Father Martino Nguyen Ba-Thong (St. Anne Catholic Church – Columbus, GA)
Baptism of The Lord (2009)
1 John 5:1-9
The RITE or RICE of Baptism!
Last week I preached on how we need to be the LIGHT for Christ and we must keep our Baptism light burning brightly! This week, the feast of Christ’s baptism – I want to continue on that theme – Keep our light burning!
Let me begin with a story! Johnny Moses, from the Nootka Indian tribe, told the story of what happened in his tribe when the first British missionaries tried to take over and convert the Indians back in the 1800s. It took the priest years to learn the language. And when he did, he began to preach about the Good News! He told our people about hell. No one knew what hell was. They asked the priest where hell was, and he told them it was the place where bad people went.
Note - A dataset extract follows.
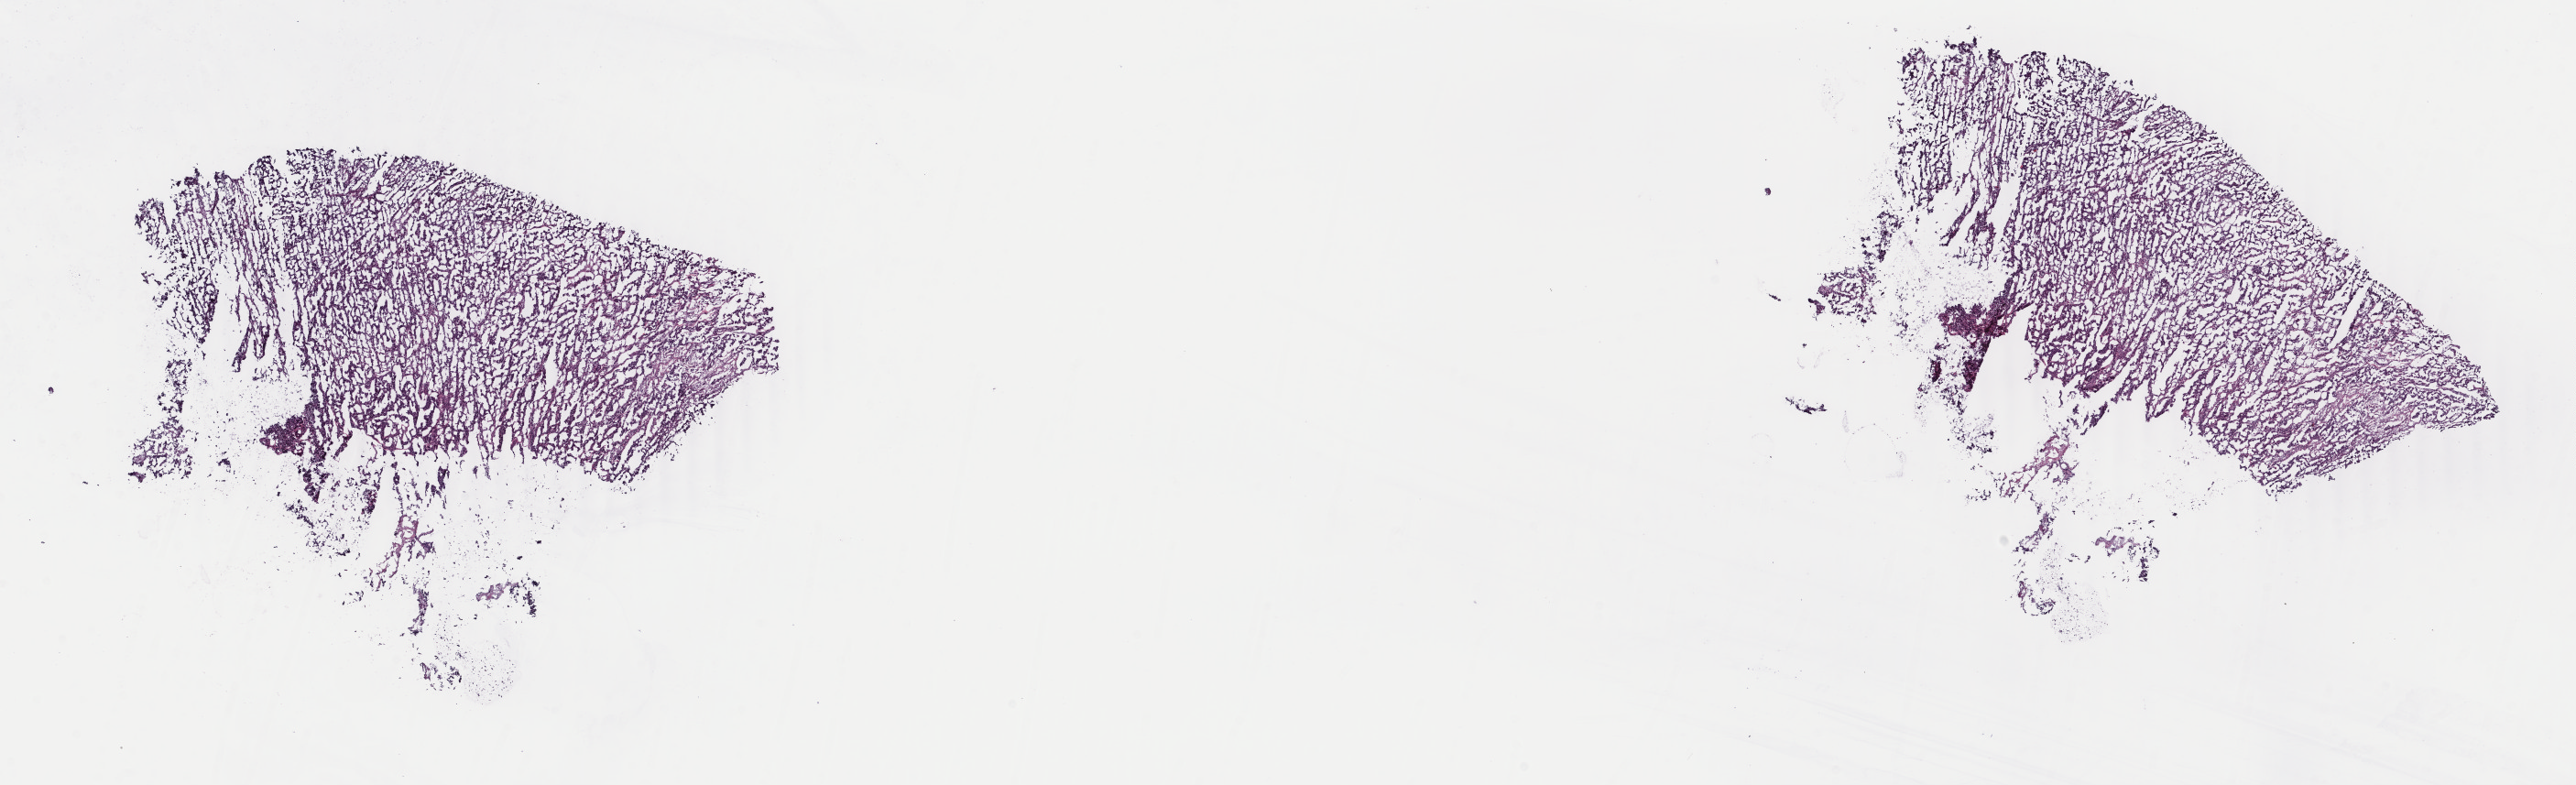
H&E-stained whole-slide image — a low-resolution overview of the entire scanned area, about 22.4 x 6.8 mm (from a 40x scan); frozen section; sample: primary tumour, uterus. Female patient; age at initial diagnosis 65 years. Composition of this section per pathologist review: tumour cells 60%, tumour nuclei 60%, normal cells 30%, stromal cells 5%, necrosis 5%. Infiltration values recorded for this section: lymphocyte infiltration 50%, monocyte infiltration 10%, neutrophil infiltration 20%.
* FIGO stage: IB
* histologic diagnosis: Mullerian mixed tumor
* lymph nodes positive (case pathology): 0 of 12 examined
Well, our elders told the priest that our ancestors had never given us directions to hell, so none of us had ever been there. Then the priest told us that he would baptize us and that we would have to go to confession once a week and eat fish on Friday.
There was a very old man in our village. The priest baptized him and named him Anthony. The priest told Anthony that he would have to go to confession once a week and eat fish on Friday. Some time later, the people of the village said Anthony was not going to confession. So the priest went to see him. It was a Friday. When he found Anthony, the old man was cooking deer meat.
The priest asked him why he was eating deer meat, and Anthony told the priest that he was a very old man, and that he had shot the deer with his bow and arrow. He told the priest that although he was very sick, he dragged the deer to the river. There, he baptized the deer. And named him Fish in the name of the Father, Son and Holy Spirit.
Now my dear friends, how often you and I we do the same thing – baptize our problem and remam them to make it looks good? Quite often! We have turn off the light of our baptism. An atheist said, “If Christians are the light of the world, somebody has forgotten to turn the switch on.” Now it is time that we turn on the switch!
I came from the culture that every meal must have rice! Even the baptismJ Have you ever heard some Asians call it the “rice” of baptism rather the RITE of baptism! Though the connection between baptism and rice is altogether accidental, one can use it as a memory aid for the meaning of baptism.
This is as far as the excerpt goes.